The main problem with the Olympic Park is that there is very little shelter if it rains.  We were lucky to enjoy sunny spells for much of the day, but there were three very heavy showers during which we got drenched despite taking waterproofs as we couldn’t find anywhere to take cover.  I don’t think that I’d have enjoyed my Olympic Park experience very much if the weather had been poor all day.

Food and drink areas - Olympic Park

Food and drink 6/10

You can bring your own small packed lunch to the Olympic Park, which is advisable if you want to avoid spending all your money at the refreshment stands.  That said, a wide choice of food and drink is available from the, now infamous, largest McDonalds in the world, to a host of international cuisines.  Hot food ranges in price from approximately £5-10.  A cappuccino or soft drink is approximately £2.50, alcoholic drinks start at about £4.30.  There is drinking water available, so take empty water bottles to fill up on site.

There are picnic tables for eating your own food or food purchased on site.  Apart from McDonalds, none of the food outlets has indoor seating and there is almost no shelter if it rains heavily.

Facilities 2/10

The Olympic Park is accessible and we were helpfully ushered through the worst of the crowd congestion as a result of the pushchair, for which I was very grateful.

Olympic Park - Gardens

There were plenty of loos on site, although they varied in cleanliness across the park.  We really ran into difficulty, however, when I tried to change my son.  Having searched in vain for baby changing facilities in one of the food and drink areas of the park, I was told that there were rooms set aside for baby changing but that the changing tables “have not been delivered”.

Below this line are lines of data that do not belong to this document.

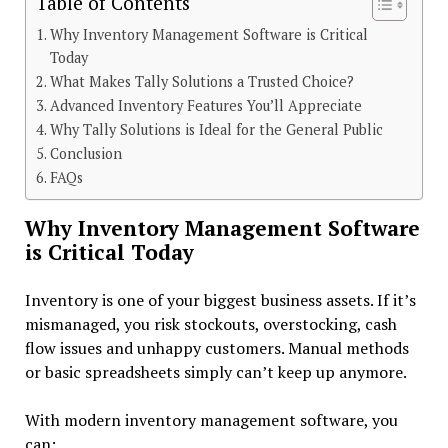
Table of Contents
Why Inventory Management Software is Critical
Today
What Makes Tally Solutions a Trusted Choice?
Advanced Inventory Features You’ll Appreciate
Why Tally Solutions is Ideal for the General Public
Conclusion
FAQs
Why Inventory Management Software
is Critical Today
Inventory is one of your biggest business assets. If it’s
mismanaged, you risk stockouts, overstocking, cash
flow issues and unhappy customers. Manual methods
or basic spreadsheets simply can’t keep up anymore.
With modern
inventory management software, you
can: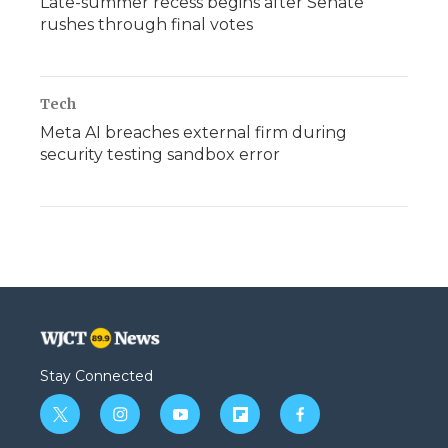
Late-summer recess begins after Senate
rushes through final votes
Tech
Meta AI breaches external firm during
security testing sandbox error
Stay Connected
t
i
y
f
f
w
n
o
l
a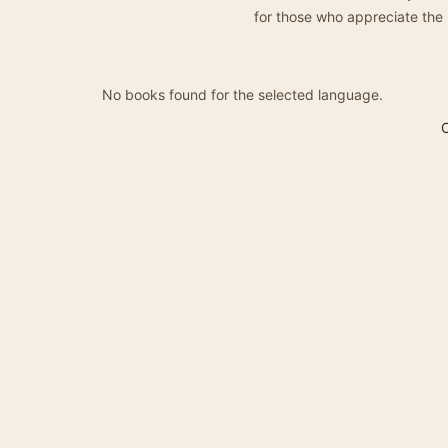
for those who appreciate the 
No books found for the selected language.
C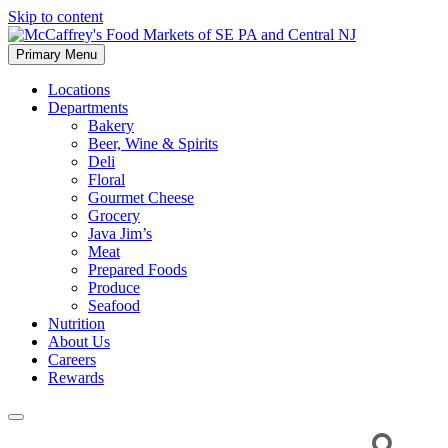
Skip to content
Primary Menu
McCaffrey's Food Markets of SE PA and Central NJ
Locations
Departments
Bakery
Beer, Wine & Spirits
Deli
Floral
Gourmet Cheese
Grocery
Java Jim’s
Meat
Prepared Foods
Produce
Seafood
Nutrition
About Us
Careers
Rewards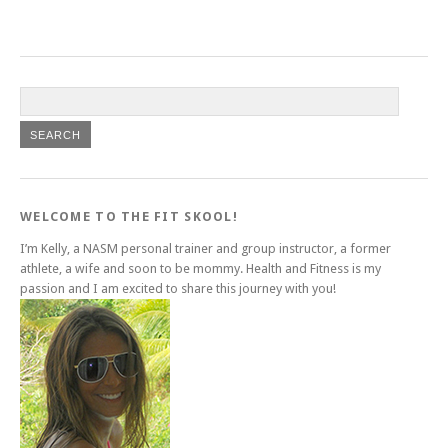
WELCOME TO THE FIT SKOOL!
I’m Kelly, a NASM personal trainer and group instructor, a former
athlete, a wife and soon to be mommy. Health and Fitness is my
passion and I am excited to share this journey with you!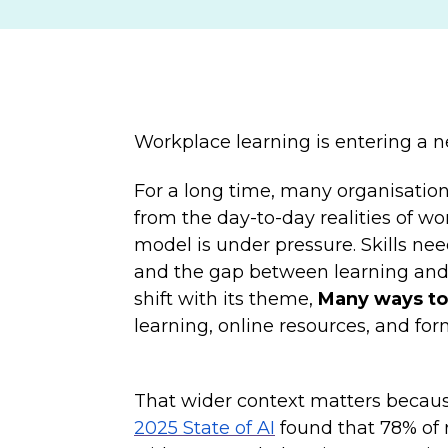
Workplace learning is entering a 
For a long time, many organisation
from the day-to-day realities of wo
model is under pressure. Skills nee
and the gap between learning and 
shift with its theme,
Many ways to
learning, online resources, and fo
That wider context matters because 
2025 State of AI
found that 78% of r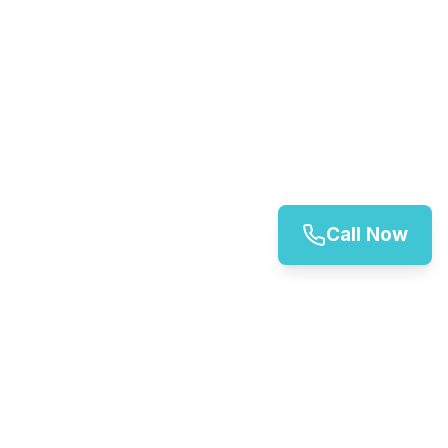
Call Now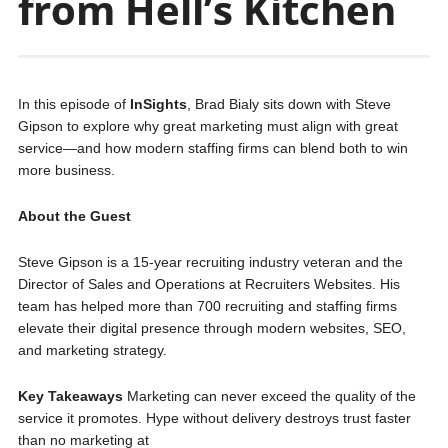
from Hell’s Kitchen
In this episode of
InSights
, Brad Bialy sits down with Steve
Gipson to explore why great marketing must align with great
service—and how modern staffing firms can blend both to win
more business.
About the Guest
Steve Gipson is a 15-year recruiting industry veteran and the
Director of Sales and Operations at Recruiters Websites. His
team has helped more than 700 recruiting and staffing firms
elevate their digital presence through modern websites, SEO,
and marketing strategy.
Key Takeaways
Marketing can never exceed the quality of the
service it promotes. Hype without delivery destroys trust faster
than no marketing at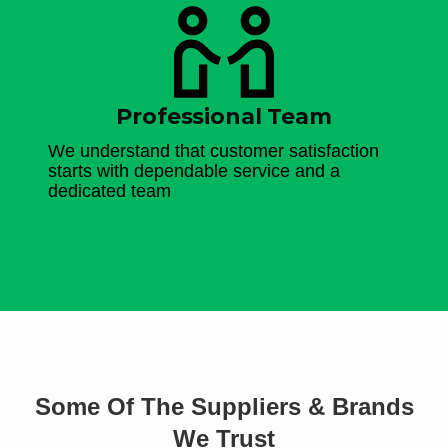
Professional Team
We understand that customer satisfaction
starts with dependable service and a
dedicated team
Some Of The Suppliers & Brands
We Trust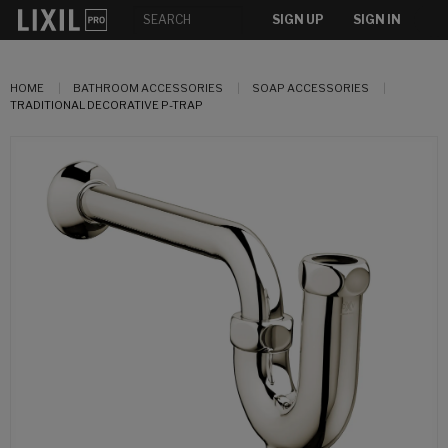
SIGN UP
SIGN IN
HOME
BATHROOM ACCESSORIES
SOAP ACCESSORIES
TRADITIONAL DECORATIVE P-TRAP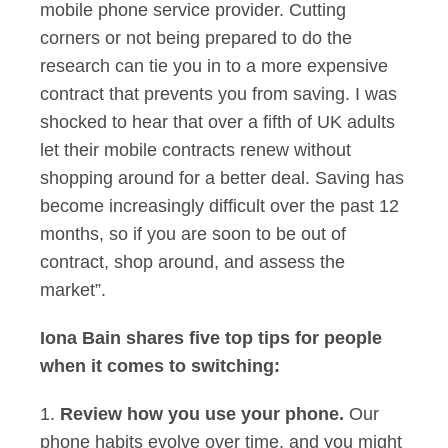
mobile phone service provider. Cutting
corners or not being prepared to do the
research can tie you in to a more expensive
contract that prevents you from saving. I was
shocked to hear that over a fifth of UK adults
let their mobile contracts renew without
shopping around for a better deal. Saving has
become increasingly difficult over the past 12
months, so if you are soon to be out of
contract, shop around, and assess the
market”.
Iona Bain shares five top tips for people
when it comes to switching:
1.
Review how you use your phone.
Our
phone habits evolve over time, and you might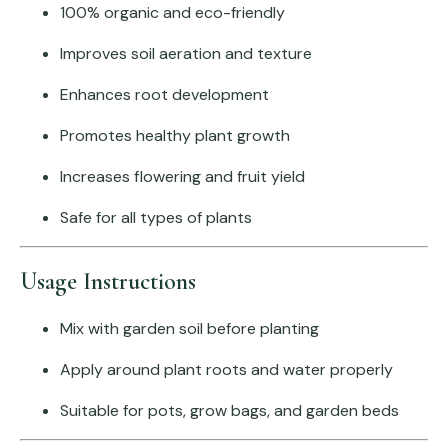
100% organic and eco-friendly
Improves soil aeration and texture
Enhances root development
Promotes healthy plant growth
Increases flowering and fruit yield
Safe for all types of plants
Usage Instructions
Mix with garden soil before planting
Apply around plant roots and water properly
Suitable for pots, grow bags, and garden beds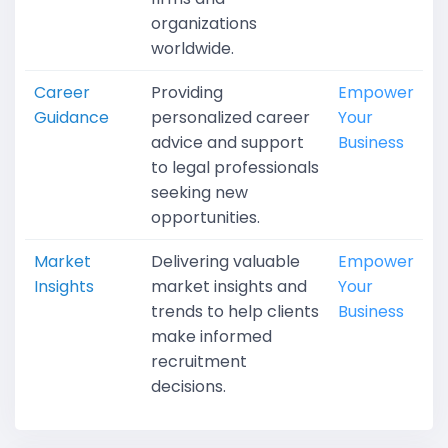
organizations
worldwide.
Career
Providing
Empower
Guidance
personalized career
Your
advice and support
Business
to legal professionals
seeking new
opportunities.
Market
Delivering valuable
Empower
Insights
market insights and
Your
trends to help clients
Business
make informed
recruitment
decisions.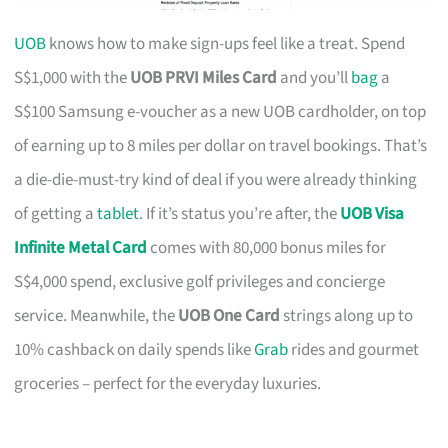
UOB
knows how to make sign-ups feel like a treat. Spend
S$1,000 with the
UOB PRVI Miles Card
and you’ll
bag
a
S$100 Samsung e-voucher as a new UOB cardholder, on top
of earning up to 8 miles per dollar on travel bookings. That’s
a die-die-must-try kind of deal if you were already thinking
of getting a
tablet
. If it’s status you’re after, the
UOB Visa
Infinite Metal Card
comes with 80,000 bonus miles for
S$4,000 spend, exclusive golf privileges and concierge
service. Meanwhile, the
UOB One Card
strings along up to
10% cashback on daily spends like
Grab
rides and gourmet
groceries – perfect for the everyday luxuries.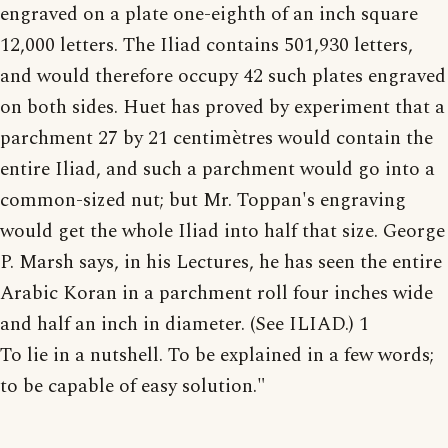
engraved on a plate one-eighth of an inch square
12,000 letters. The Iliad contains 501,930 letters,
and would therefore occupy 42 such plates engraved
on both sides. Huet has proved by experiment that a
parchment 27 by 21 centimètres would contain the
entire Iliad, and such a parchment would go into a
common-sized nut; but Mr. Toppan's engraving
would get the whole Iliad into half that size. George
P. Marsh says, in his Lectures, he has seen the entire
Arabic Koran in a parchment roll four inches wide
and half an inch in diameter. (See ILIAD.) 1
To lie in a nutshell. To be explained in a few words;
to be capable of easy solution."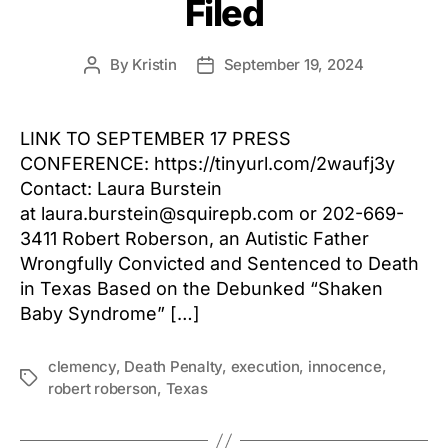
Filed
By
Kristin
September 19, 2024
Post
Post
author
date
LINK TO SEPTEMBER 17 PRESS
CONFERENCE: https://tinyurl.com/2waufj3y
Contact: Laura Burstein
at laura.burstein@squirepb.com or 202-669-
3411 Robert Roberson, an Autistic Father
Wrongfully Convicted and Sentenced to Death
in Texas Based on the Debunked “Shaken
Baby Syndrome” […]
clemency
,
Death Penalty
,
execution
,
innocence
,
Tags
robert roberson
,
Texas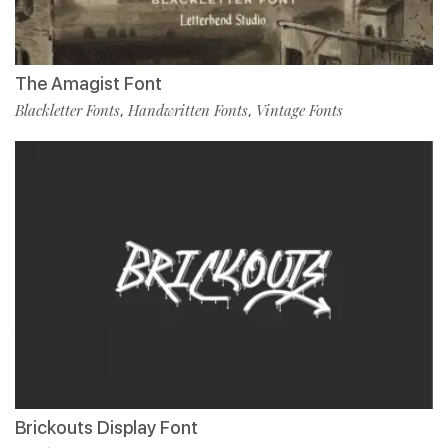
The Amagist Font
Blackletter Fonts
Handwritten Fonts
Vintage Fonts
,
,
Brickouts Display Font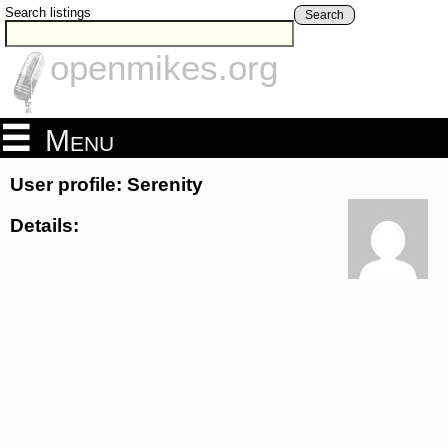
Search listings
Search
openmikes.org
Menu
User profile: Serenity
Details:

A member of staff suggested changing my son in one of the medical stations if no patients were being treated, but on reflection it was easier to change him al fresco in a quiet corner of the park.  Nonetheless, I was pretty shocked that the facilities for babies were so poor, as most other things seem to be quite well organised.

Overall 7/10

An experience not to be missed, but expect crowds, queues and to get very wet if the weather’s bad!  The overall atmosphere is fantastic and the highlight of the day was watching Team GB win silver in the women’s cycling road race on the Olympic Park’s equivalent of Wimbledon’s Murray Mount.

Have you been to the Olympic Park yet? If so, what are your thoughts and do you have any tips for visiting with a baby?